In a few countries such as Saudi Arabia, where the strictest interpretations of sharia law are applied, thieves can be punished by having their arms cut off. A senior official from the Indonesian Ulema Council (MUI), the country’s highest clerical body, recently said that he and his organization were planning to propose that the country adhere more closely to sharia law with punishments such as amputations for thieves and corruptors, but other MUI officials have denied his statement.
MUI deputy secretary general Tengku Zulkarnain made the controversial statement while speaking at a Jakarta mosque’s event on Monday night.
“I, with my colleagues, have discussed that we will propose that thieves and corruptors who have been proven guilty, with both evidence and witnesses, need not be imprisoned but only have their hands cut off. This proposal will be submitted after the 2019 election,” Tengku said during his speech as quoted by Islampos.
Masduki Baidlow, the head of communications for MUI, insisted yesterday that MUI had never proposed cutting off hands as a punishment in terms of enacting actual law, and claimed that Zulkarnain had never even discussed the proposal internally.
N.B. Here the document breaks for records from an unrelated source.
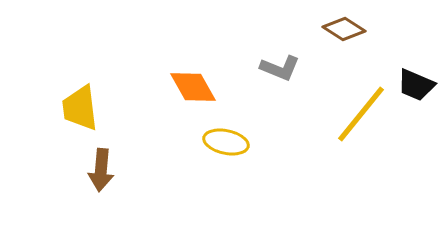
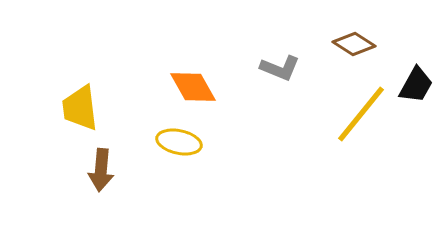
brown diamond: moved 10 px right, 15 px down
black trapezoid: rotated 84 degrees counterclockwise
yellow ellipse: moved 47 px left
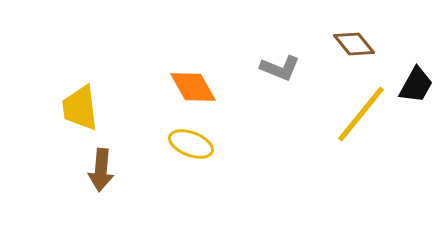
brown diamond: rotated 18 degrees clockwise
yellow ellipse: moved 12 px right, 2 px down; rotated 9 degrees clockwise
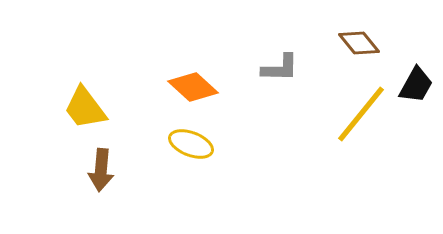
brown diamond: moved 5 px right, 1 px up
gray L-shape: rotated 21 degrees counterclockwise
orange diamond: rotated 18 degrees counterclockwise
yellow trapezoid: moved 5 px right; rotated 30 degrees counterclockwise
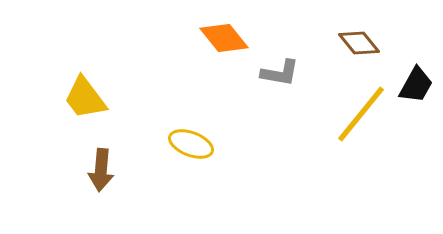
gray L-shape: moved 5 px down; rotated 9 degrees clockwise
orange diamond: moved 31 px right, 49 px up; rotated 9 degrees clockwise
yellow trapezoid: moved 10 px up
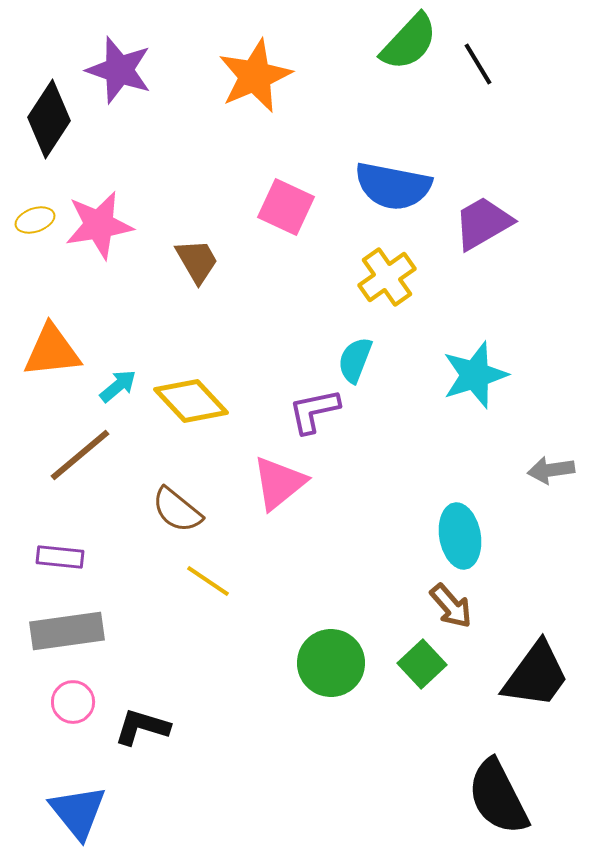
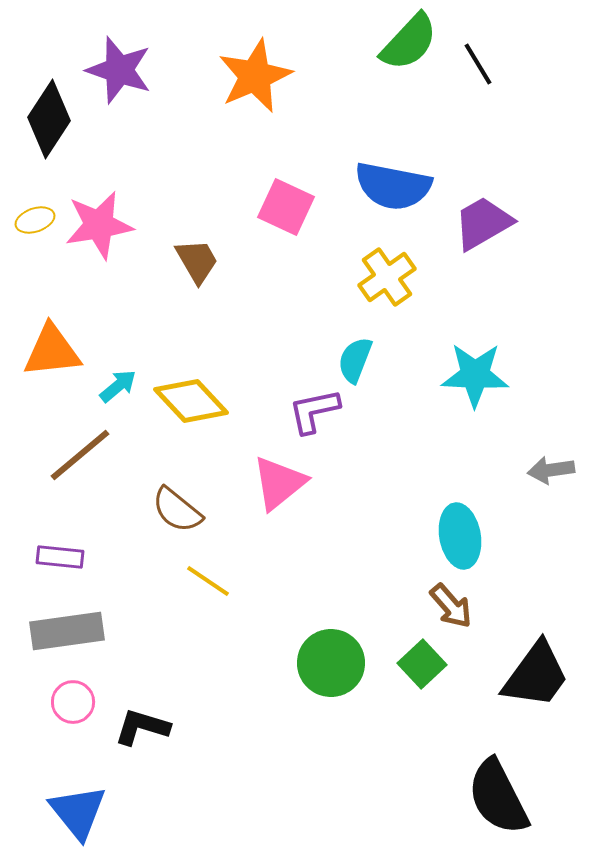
cyan star: rotated 20 degrees clockwise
“We at MUI are shocked by the statement he made,” Masduki said yesterday as quoted by Tempo.
Cholil Nafis, the chairman of the Da’wah commission of MUI, also said that such a proposal had not been made but admitted that it had been discussed among senior officials, including vice presidential nominee and MUI chairman Ma’ruf Amin.
“We coordinate in regard to activities inside MUI because Kiai Ma’ruf is still the active general chairman. We also discussed (about the amputation punishment) and it will be discussed further with MUI,” Cholil said after meeting Ma’ruf yesterday as quoted by CNN Indonesia.
Islamic hardliners have advocated that Indonesia implement harsher sharia-based laws as a deterrent against crime. Some have specifically called for corruption convicts to be treated as thieves and have their hands cut off, calls that came after Irwandi Yusuf, the former governor of Aceh (the only province of Indonesia with special autonomy to enact explicitly sharia-based laws) was arrested by the Corruption Eradication Commission (KPK) in July for alleged graft involving the region’s budget.